The University of Minnesota is going public with a campaign to raise $4 billion for scholarships, faculty research and other projects by the year 2021.
It’s the largest philanthropic effort ever undertaken by the university, said Kathy Schmidlkofer, president of the University of Minnesota Foundation.
The campaign, which was formally announced Friday, already has raised $2.5 billion, nearly 63 percent of its goal, officials say. But they waited until now to launch the public phase of the campaign, which has been quietly underway since 2011.
The university set an ambitious goal to raise $1 billion for scholarships and other student aid; $2 billion for faculty and research, and $1 billion for a broad range of university initiatives.
Some of the largest individual donations — including $25 million gifts from the Masonic Charities and Land O’Lakes in 2014 — already have been announced. But collectively, they’re all part of a single campaign, called Driven, to generate public support for the university’s broad-ranging missions, from “a world-class student experience” to advances in medicine, environmental science and other top priorities, the U announced Friday.
“What we’re trying to achieve is to keep our status, obviously, as one of the major public institutions in the country,” said Nancy Lindahl of Deephaven, who co-chairs the campaign with her husband, John. The couple, both alumni and longtime donors, have been traveling the country raising money for the U.
Officials say it’s typical for large fundraising campaigns at universities to operate under the radar before going public, often when half the funds are in hand.
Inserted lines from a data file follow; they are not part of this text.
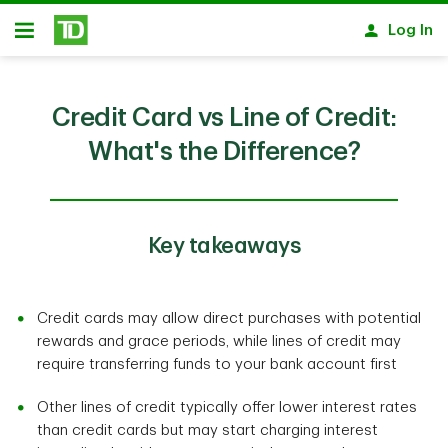
Skip to main content
Log In
Open
Credit Card vs Line of Credit:
What's the Difference?
Key takeaways
Credit cards may allow direct purchases with potential
rewards and grace periods, while lines of credit may
require transferring funds to your bank account first
Other lines of credit typically offer lower interest rates
than credit cards but may start charging interest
In this case, the university waited six years to break the news at Friday’s Board of Regents meeting.
“I think it’s an opportunity to generate additional investment in excellence at the U,” said President Eric Kaler, who began the campaign the year he took office. “We’re just increasing our efforts in this phase.”
The campaign is not designed to replace state funding or address tuition costs, officials say. But so far, it has raised enough money to fund 700 new undergraduate scholarships, with a goal of creating 1,000, said Sarah Youngerman, a spokeswoman for the campaign.
Half the $4 billion goal is earmarked to support research in such key areas as clean water, robotics, neurosciences, addiction and aging, as well as new endowed chairs and professorships, Youngerman said. She said all five campuses would benefit from the donations, as will university-owned facilities such as the Minnesota Landscape Arboretum, the Weisman Art Museum and the Bell Museum of Natural History.
This is the U’s first official fundraising campaign since 2003, when the university raised $1.6 billion in four years.
In the past year, the U received $463 million in private donations and grants, according to the U Foundation.